◆ PROBLEMS:
1 - Print a portion of the passage on union busting word for word, beginning at the words "The tactic used" and stopping after "unions actually offer.".
2 - Answer these questions from the passage on union busting:
(a) In what year was The Burke Group established?
(b) How many workers started the union organizing campaign at the Chinese Daily News in October 2000?
(c) How much did the Chinese Daily News management say it was prepared to spend on defeating the union?
3 - Can you summarize the passage on union busting in two sentences?

◆ EXTRACT TO READ:
The Burke Group (TBG), based in California, is one of the worlds’
biggest union busting consultants. It advertises itself as a ‘management
consulting firm specialising in union avoidance’. TBG has conducted over
800 union busting campaigns since its establishment in 1981, with clients such
as Coca-Cola, Mazda, General Electric, Heinz, DuPont, and Lockheed Martin, with
whom they boast a
95% success rate!
The tactic used by union busters like TBG is to get into the
workplace and convince the workforce against voting in favour of union
representation, or recognition. As trade unions benefit workers’ interests, the
only way to achieve this is to lie. Workers are given company leaflets warning
that if they join the union they are likely to be permanently on strike. They
mislead workers into believing that the union will start harassing them in
their homes, risk their job security, and cause them a loss of earnings and
benefits. In other words they convince workers into believing exactly the
opposite of what trade unions actually offer.
One textbook example of
TBG’s union busting campaigns was for the Chinese Daily News (CDN), the largest
Chinese language newspaper in North America. In October 2000, 152 mostly
Taiwanese workers started a trade union organising campaign after management
announced plans to cut pay, and force employees to sign a statement that they
could be fired at any time. Within a month, 95 percent of the employees had
signed union authorisation cards. In response, CDN hired TBG who immediately
started an aggressive anti-union campaign. In March 2001, the workers stood
solid and voted again for union recognition. The CDN management told the workers that
it was prepared to spend $1 million on defeating the union. True to its word,
by September 2005, after an intense five-year anti-union campaign, the union
lost a rerun ballot. The head of the Newspapers Guild subsequently described
the events as the “fiercest anti-union campaign I have ever been involved in.”

◆ EXTRACTED ENTRIES:
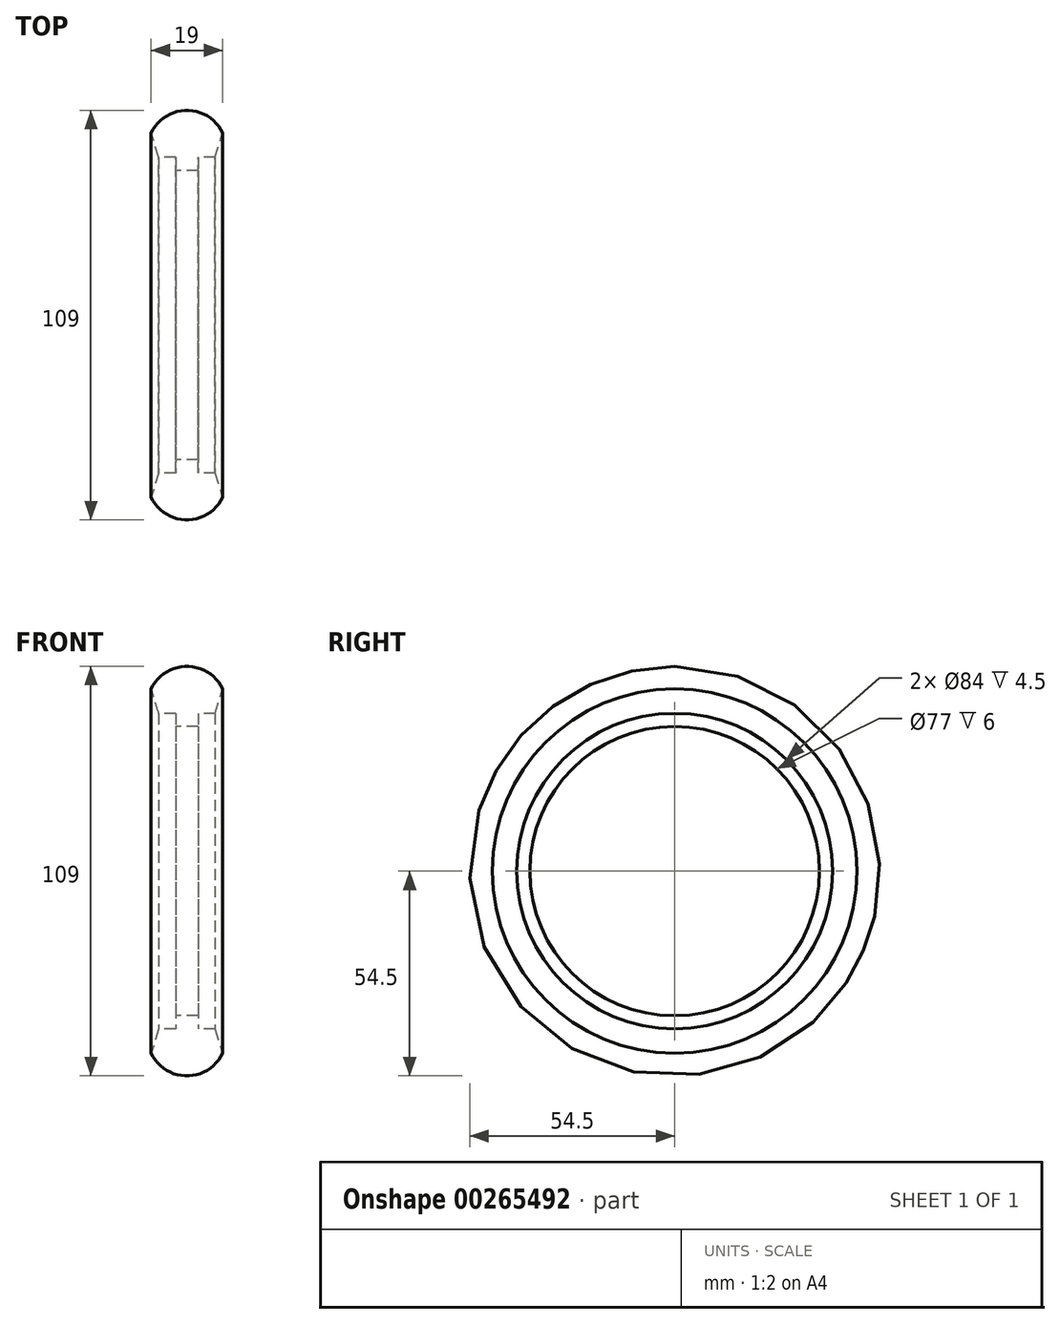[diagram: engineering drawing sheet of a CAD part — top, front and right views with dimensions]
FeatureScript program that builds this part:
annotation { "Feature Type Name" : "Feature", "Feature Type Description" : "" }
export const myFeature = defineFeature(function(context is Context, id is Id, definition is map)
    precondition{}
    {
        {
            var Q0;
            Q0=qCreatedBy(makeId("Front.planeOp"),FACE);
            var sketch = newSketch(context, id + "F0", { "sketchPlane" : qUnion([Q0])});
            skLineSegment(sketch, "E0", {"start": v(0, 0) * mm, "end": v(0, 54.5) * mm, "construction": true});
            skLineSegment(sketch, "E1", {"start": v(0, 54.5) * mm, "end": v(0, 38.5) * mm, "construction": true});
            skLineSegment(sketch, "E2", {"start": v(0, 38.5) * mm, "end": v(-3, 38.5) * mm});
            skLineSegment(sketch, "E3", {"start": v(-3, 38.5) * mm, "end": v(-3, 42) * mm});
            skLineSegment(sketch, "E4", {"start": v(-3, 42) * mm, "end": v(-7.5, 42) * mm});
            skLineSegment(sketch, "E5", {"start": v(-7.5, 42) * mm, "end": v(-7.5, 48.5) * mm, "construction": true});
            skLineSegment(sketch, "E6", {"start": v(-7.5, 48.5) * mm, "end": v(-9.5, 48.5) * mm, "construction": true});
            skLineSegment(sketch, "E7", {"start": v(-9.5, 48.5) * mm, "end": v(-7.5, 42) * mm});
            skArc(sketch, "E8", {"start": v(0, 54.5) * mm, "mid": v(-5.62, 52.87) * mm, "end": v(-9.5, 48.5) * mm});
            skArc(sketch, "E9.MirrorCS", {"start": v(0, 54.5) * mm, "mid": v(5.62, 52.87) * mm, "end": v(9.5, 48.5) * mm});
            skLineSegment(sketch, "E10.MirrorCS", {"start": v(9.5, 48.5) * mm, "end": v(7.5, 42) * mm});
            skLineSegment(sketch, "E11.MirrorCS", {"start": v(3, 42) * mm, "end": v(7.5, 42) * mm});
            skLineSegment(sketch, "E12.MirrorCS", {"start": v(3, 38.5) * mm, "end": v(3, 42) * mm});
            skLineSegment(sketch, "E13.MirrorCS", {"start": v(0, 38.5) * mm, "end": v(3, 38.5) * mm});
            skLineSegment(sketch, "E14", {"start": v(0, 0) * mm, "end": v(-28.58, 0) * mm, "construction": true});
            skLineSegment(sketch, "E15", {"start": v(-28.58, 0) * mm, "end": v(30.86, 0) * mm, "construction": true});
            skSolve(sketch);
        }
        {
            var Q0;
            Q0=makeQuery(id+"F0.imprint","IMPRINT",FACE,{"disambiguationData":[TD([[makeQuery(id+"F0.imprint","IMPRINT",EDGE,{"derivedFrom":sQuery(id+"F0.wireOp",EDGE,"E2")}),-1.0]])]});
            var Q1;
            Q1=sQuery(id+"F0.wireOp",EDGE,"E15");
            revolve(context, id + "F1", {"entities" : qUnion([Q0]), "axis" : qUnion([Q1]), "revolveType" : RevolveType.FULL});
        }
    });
--
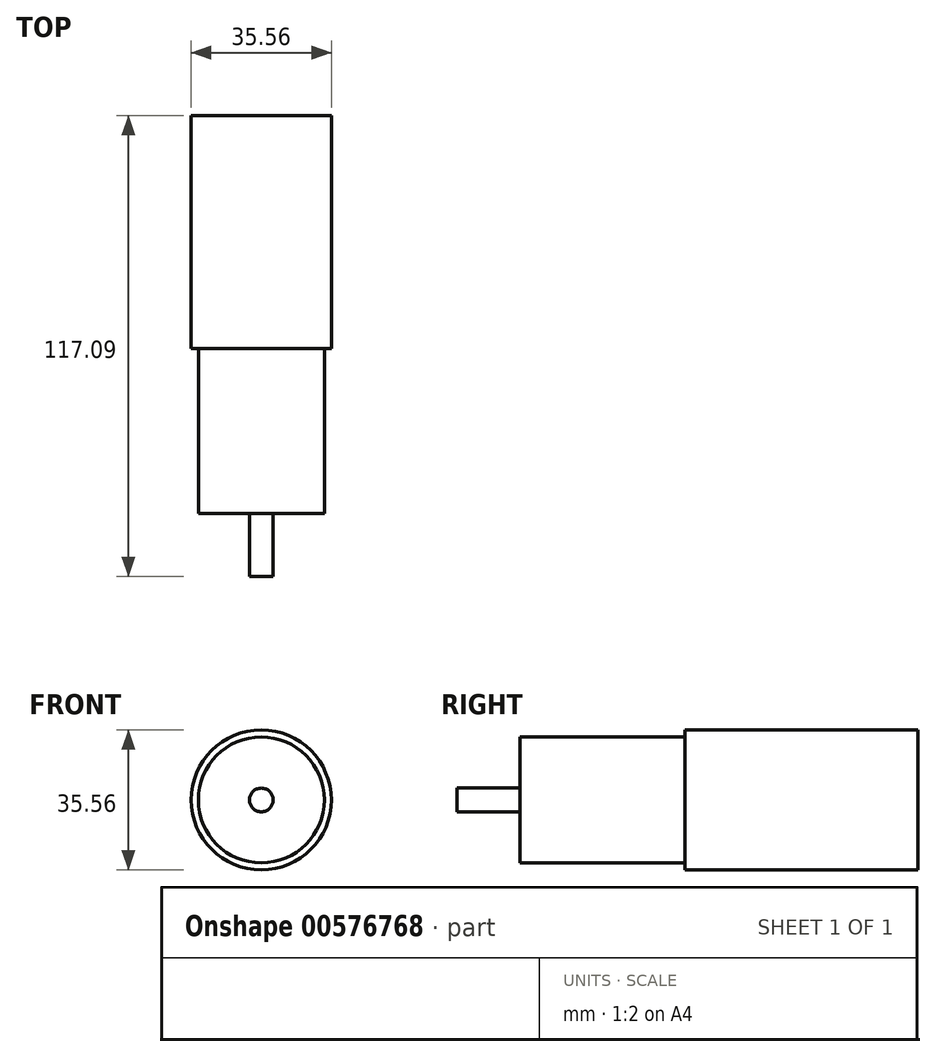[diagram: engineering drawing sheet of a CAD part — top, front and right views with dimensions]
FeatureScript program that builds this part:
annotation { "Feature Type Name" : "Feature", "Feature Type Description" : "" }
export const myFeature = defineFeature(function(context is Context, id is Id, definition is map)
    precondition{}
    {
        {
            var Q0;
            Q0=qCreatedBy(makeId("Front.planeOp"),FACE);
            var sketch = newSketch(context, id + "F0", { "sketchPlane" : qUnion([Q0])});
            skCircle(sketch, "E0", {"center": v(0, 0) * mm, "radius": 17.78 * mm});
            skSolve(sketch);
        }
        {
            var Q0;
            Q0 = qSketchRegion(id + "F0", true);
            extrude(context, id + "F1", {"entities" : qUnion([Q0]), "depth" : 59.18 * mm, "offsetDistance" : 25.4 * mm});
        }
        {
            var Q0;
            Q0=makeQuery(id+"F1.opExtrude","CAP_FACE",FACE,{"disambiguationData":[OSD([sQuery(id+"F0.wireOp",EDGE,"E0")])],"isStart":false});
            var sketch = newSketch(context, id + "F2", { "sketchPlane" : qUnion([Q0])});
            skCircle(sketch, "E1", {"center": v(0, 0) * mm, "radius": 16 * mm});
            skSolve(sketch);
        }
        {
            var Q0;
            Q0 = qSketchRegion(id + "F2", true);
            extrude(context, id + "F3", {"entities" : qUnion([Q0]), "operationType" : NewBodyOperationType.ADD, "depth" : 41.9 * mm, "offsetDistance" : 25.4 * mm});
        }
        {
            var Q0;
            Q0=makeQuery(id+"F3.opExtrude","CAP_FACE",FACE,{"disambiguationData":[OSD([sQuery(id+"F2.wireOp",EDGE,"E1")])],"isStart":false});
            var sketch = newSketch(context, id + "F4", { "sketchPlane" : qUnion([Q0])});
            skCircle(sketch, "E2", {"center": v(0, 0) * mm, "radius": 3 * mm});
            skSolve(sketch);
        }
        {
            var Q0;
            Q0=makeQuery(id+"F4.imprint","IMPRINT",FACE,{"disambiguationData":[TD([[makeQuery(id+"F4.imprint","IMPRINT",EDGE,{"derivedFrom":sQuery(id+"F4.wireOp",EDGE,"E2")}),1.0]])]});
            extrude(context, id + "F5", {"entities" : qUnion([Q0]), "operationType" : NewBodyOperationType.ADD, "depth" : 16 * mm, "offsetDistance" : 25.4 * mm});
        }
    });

◆ IN RESPONSE:
1 -
The tactic used by union busters like TBG is to get into the
workplace and convince the workforce against voting in favour of union
representation, or recognition. As trade unions benefit workers’ interests, the
only way to achieve this is to lie. Workers are given company leaflets warning
that if they join the union they are likely to be permanently on strike. They
mislead workers into believing that the union will start harassing them in
their homes, risk their job security, and cause them a loss of earnings and
benefits. In other words they convince workers into believing exactly the
opposite of what trade unions actually offer.

2 -
(a) 1981
(b) 152
(c) $1 million

3 - The Burke Group, a California consulting firm that advertises union avoidance, has run over 800 union busting campaigns since 1981 for clients such as Coca-Cola and General Electric, and it works by persuading workers to vote against union representation with misleading warnings about permanent strikes, harassment, job security, and lost earnings. After workers at the Chinese Daily News began organizing in 2000, the newspaper hired the firm, and although the workers voted again for recognition in March 2001, the union lost a rerun ballot by September 2005 after a five-year anti-union campaign.